◆ **Records for this exercise**
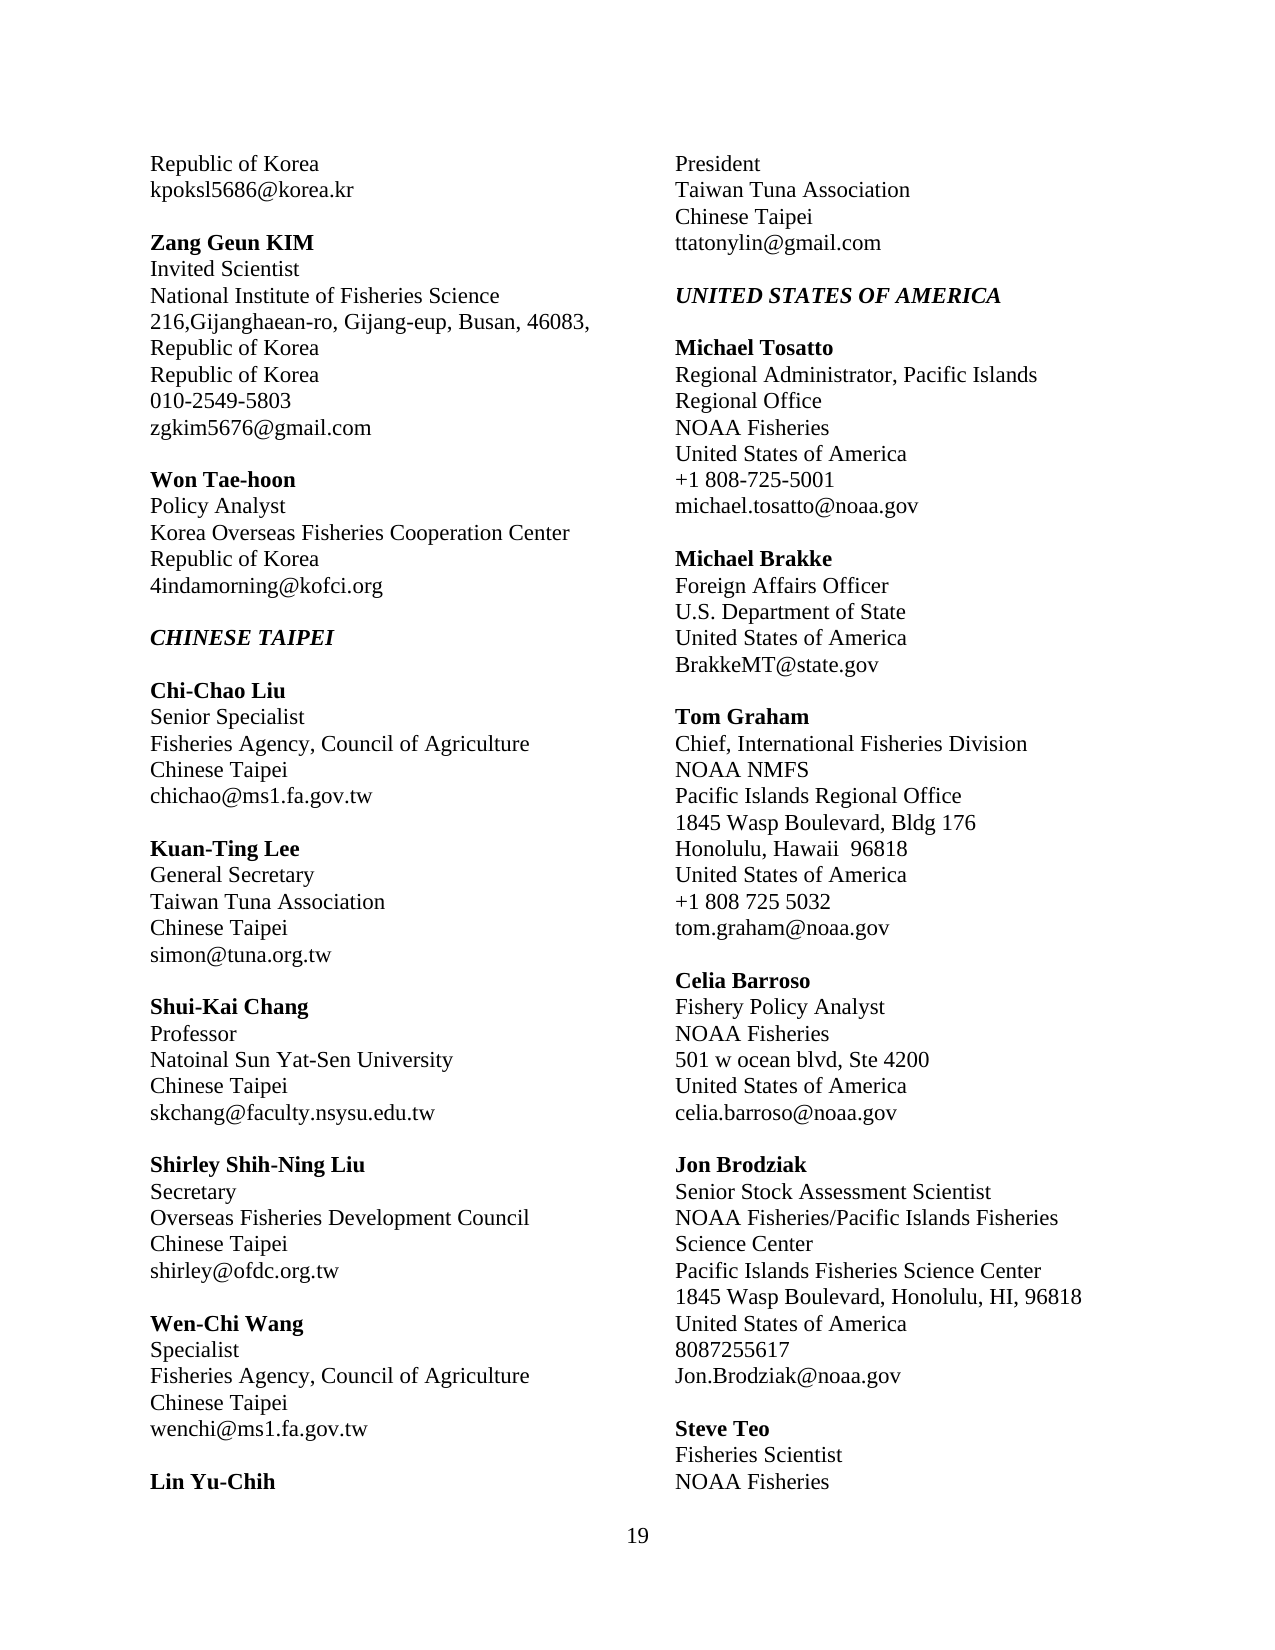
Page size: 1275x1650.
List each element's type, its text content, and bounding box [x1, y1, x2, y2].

text Chinese Taipei [150, 1389, 600, 1415]
text United States of America [675, 440, 1125, 466]
text skchang@faculty.nsysu.edu.tw [150, 1099, 600, 1125]
text chichao@ms1.fa.gov.tw [150, 782, 600, 809]
text National Institute of Fisheries Science [150, 282, 600, 308]
text Policy Analyst [150, 493, 600, 519]
text ttatonylin@gmail.com [675, 229, 1125, 255]
text Fisheries Agency, Council of Agriculture [150, 1362, 600, 1389]
text Shirley Shih-Ning Liu [150, 1151, 600, 1178]
text CHINESE TAIPEI [150, 624, 600, 651]
text Lin Yu-Chih [150, 1468, 600, 1494]
text NOAA Fisheries [675, 1468, 1125, 1494]
text Zang Geun KIM [150, 229, 600, 255]
text Professor [150, 1020, 600, 1046]
text Regional Administrator, Pacific Islands Regional Office [675, 361, 1125, 413]
text 010-2549-5803 [150, 387, 600, 413]
text Chi-Chao Liu [150, 677, 600, 703]
text President [675, 150, 1125, 176]
text Secretary [150, 1178, 600, 1204]
text michael.tosatto@noaa.gov [675, 493, 1125, 519]
text Tom Graham [675, 703, 1125, 730]
text United States of America [675, 624, 1125, 651]
text Taiwan Tuna Association [675, 176, 1125, 203]
text Chinese Taipei [150, 914, 600, 941]
text NOAA Fisheries/Pacific Islands Fisheries Science Center [675, 1204, 1125, 1257]
text Kuan-Ting Lee [150, 835, 600, 862]
text Chinese Taipei [150, 1231, 600, 1257]
text zgkim5676@gmail.com [150, 413, 600, 440]
text 8087255617 [675, 1336, 1125, 1362]
text Shui-Kai Chang [150, 993, 600, 1020]
text Foreign Affairs Officer [675, 572, 1125, 598]
text +1 808-725-5001 [675, 466, 1125, 493]
text shirley@ofdc.org.tw [150, 1257, 600, 1283]
text Chief, International Fisheries Division [675, 730, 1125, 756]
text 1845 Wasp Boulevard, Honolulu, HI, 96818 [675, 1283, 1125, 1309]
text United States of America [675, 862, 1125, 888]
text UNITED STATES OF AMERICA [675, 282, 1125, 308]
text Fishery Policy Analyst [675, 993, 1125, 1020]
text Invited Scientist [150, 255, 600, 282]
text Specialist [150, 1336, 600, 1362]
text tom.graham@noaa.gov [675, 914, 1125, 941]
text Michael Brakke [675, 545, 1125, 572]
text Pacific Islands Regional Office [675, 782, 1125, 809]
text NOAA NMFS [675, 756, 1125, 782]
text 501 w ocean blvd, Ste 4200 [675, 1046, 1125, 1072]
text Senior Specialist [150, 703, 600, 730]
text Republic of Korea [150, 150, 600, 176]
text Overseas Fisheries Development Council [150, 1204, 600, 1231]
text Jon.Brodziak@noaa.gov [675, 1362, 1125, 1389]
text General Secretary [150, 862, 600, 888]
text Pacific Islands Fisheries Science Center [675, 1257, 1125, 1283]
text 4indamorning@kofci.org [150, 572, 600, 598]
text Won Tae-hoon [150, 466, 600, 493]
text Jon Brodziak [675, 1151, 1125, 1178]
text +1 808 725 5032 [675, 888, 1125, 914]
text Chinese Taipei [150, 1072, 600, 1099]
text Celia Barroso [675, 967, 1125, 993]
text 216,Gijanghaean-ro, Gijang-eup, Busan, 46083, Republic of Korea [150, 308, 600, 361]
text Fisheries Scientist [675, 1441, 1125, 1468]
text Senior Stock Assessment Scientist [675, 1178, 1125, 1204]
text Korea Overseas Fisheries Cooperation Center [150, 519, 600, 545]
text BrakkeMT@state.gov [675, 651, 1125, 677]
text Republic of Korea [150, 361, 600, 387]
text Chinese Taipei [150, 756, 600, 782]
text Chinese Taipei [675, 203, 1125, 229]
text Michael Tosatto [675, 334, 1125, 361]
text Honolulu, Hawaii 96818 [675, 835, 1125, 862]
text wenchi@ms1.fa.gov.tw [150, 1415, 600, 1441]
text NOAA Fisheries [675, 413, 1125, 440]
text U.S. Department of State [675, 598, 1125, 624]
text Steve Teo [675, 1415, 1125, 1441]
text United States of America [675, 1072, 1125, 1099]
text Republic of Korea [150, 545, 600, 572]
text Wen-Chi Wang [150, 1309, 600, 1336]
text United States of America [675, 1309, 1125, 1336]
text NOAA Fisheries [675, 1020, 1125, 1046]
text Natoinal Sun Yat-Sen University [150, 1046, 600, 1072]
text kpoksl5686@korea.kr [150, 176, 600, 203]
text 1845 Wasp Boulevard, Bldg 176 [675, 809, 1125, 835]
text Taiwan Tuna Association [150, 888, 600, 914]
text Fisheries Agency, Council of Agriculture [150, 730, 600, 756]
text simon@tuna.org.tw [150, 941, 600, 967]
text celia.barroso@noaa.gov [675, 1099, 1125, 1125]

◆ **To-do item**
Since the pictures are not wanted, transcribe the rest of the listing above exactly.

◆ **Response to the exercise**
Page size: 1275x1650.
List each element's type, its text content, and bounding box [x1, y1, x2, y2].

text Chinese Taipei [150, 1389, 600, 1415]
text United States of America [675, 440, 1125, 466]
text skchang@faculty.nsysu.edu.tw [150, 1099, 600, 1125]
text chichao@ms1.fa.gov.tw [150, 782, 600, 809]
text National Institute of Fisheries Science [150, 282, 600, 308]
text Policy Analyst [150, 493, 600, 519]
text ttatonylin@gmail.com [675, 229, 1125, 255]
text Fisheries Agency, Council of Agriculture [150, 1362, 600, 1389]
text Shirley Shih-Ning Liu [150, 1151, 600, 1178]
text CHINESE TAIPEI [150, 624, 600, 651]
text Lin Yu-Chih [150, 1468, 600, 1494]
text NOAA Fisheries [675, 1468, 1125, 1494]
text Zang Geun KIM [150, 229, 600, 255]
text Professor [150, 1020, 600, 1046]
text Regional Administrator, Pacific Islands Regional Office [675, 361, 1125, 413]
text 010-2549-5803 [150, 387, 600, 413]
text Chi-Chao Liu [150, 677, 600, 703]
text President [675, 150, 1125, 176]
text Secretary [150, 1178, 600, 1204]
text michael.tosatto@noaa.gov [675, 493, 1125, 519]
text Tom Graham [675, 703, 1125, 730]
text United States of America [675, 624, 1125, 651]
text Taiwan Tuna Association [675, 176, 1125, 203]
text Chinese Taipei [150, 914, 600, 941]
text NOAA Fisheries/Pacific Islands Fisheries Science Center [675, 1204, 1125, 1257]
text Kuan-Ting Lee [150, 835, 600, 862]
text Chinese Taipei [150, 1231, 600, 1257]
text zgkim5676@gmail.com [150, 413, 600, 440]
text 8087255617 [675, 1336, 1125, 1362]
text Shui-Kai Chang [150, 993, 600, 1020]
text Foreign Affairs Officer [675, 572, 1125, 598]
text +1 808-725-5001 [675, 466, 1125, 493]
text shirley@ofdc.org.tw [150, 1257, 600, 1283]
text Chief, International Fisheries Division [675, 730, 1125, 756]
text 1845 Wasp Boulevard, Honolulu, HI, 96818 [675, 1283, 1125, 1309]
text United States of America [675, 862, 1125, 888]
text UNITED STATES OF AMERICA [675, 282, 1125, 308]
text Fishery Policy Analyst [675, 993, 1125, 1020]
text Invited Scientist [150, 255, 600, 282]
text Specialist [150, 1336, 600, 1362]
text tom.graham@noaa.gov [675, 914, 1125, 941]
text Michael Brakke [675, 545, 1125, 572]
text Pacific Islands Regional Office [675, 782, 1125, 809]
text NOAA NMFS [675, 756, 1125, 782]
text 501 w ocean blvd, Ste 4200 [675, 1046, 1125, 1072]
text Senior Specialist [150, 703, 600, 730]
text Republic of Korea [150, 150, 600, 176]
text Overseas Fisheries Development Council [150, 1204, 600, 1231]
text Jon.Brodziak@noaa.gov [675, 1362, 1125, 1389]
text General Secretary [150, 862, 600, 888]
text Pacific Islands Fisheries Science Center [675, 1257, 1125, 1283]
text 4indamorning@kofci.org [150, 572, 600, 598]
text Won Tae-hoon [150, 466, 600, 493]
text Jon Brodziak [675, 1151, 1125, 1178]
text +1 808 725 5032 [675, 888, 1125, 914]
text Chinese Taipei [150, 1072, 600, 1099]
text Celia Barroso [675, 967, 1125, 993]
text 216,Gijanghaean-ro, Gijang-eup, Busan, 46083, Republic of Korea [150, 308, 600, 361]
text Fisheries Scientist [675, 1441, 1125, 1468]
text Senior Stock Assessment Scientist [675, 1178, 1125, 1204]
text Korea Overseas Fisheries Cooperation Center [150, 519, 600, 545]
text BrakkeMT@state.gov [675, 651, 1125, 677]
text Republic of Korea [150, 361, 600, 387]
text Chinese Taipei [150, 756, 600, 782]
text Chinese Taipei [675, 203, 1125, 229]
text Michael Tosatto [675, 334, 1125, 361]
text Honolulu, Hawaii 96818 [675, 835, 1125, 862]
text wenchi@ms1.fa.gov.tw [150, 1415, 600, 1441]
text NOAA Fisheries [675, 413, 1125, 440]
text U.S. Department of State [675, 598, 1125, 624]
text Steve Teo [675, 1415, 1125, 1441]
text United States of America [675, 1072, 1125, 1099]
text Republic of Korea [150, 545, 600, 572]
text Wen-Chi Wang [150, 1309, 600, 1336]
text United States of America [675, 1309, 1125, 1336]
text NOAA Fisheries [675, 1020, 1125, 1046]
text Natoinal Sun Yat-Sen University [150, 1046, 600, 1072]
text kpoksl5686@korea.kr [150, 176, 600, 203]
text 1845 Wasp Boulevard, Bldg 176 [675, 809, 1125, 835]
text Taiwan Tuna Association [150, 888, 600, 914]
text Fisheries Agency, Council of Agriculture [150, 730, 600, 756]
text simon@tuna.org.tw [150, 941, 600, 967]
text celia.barroso@noaa.gov [675, 1099, 1125, 1125]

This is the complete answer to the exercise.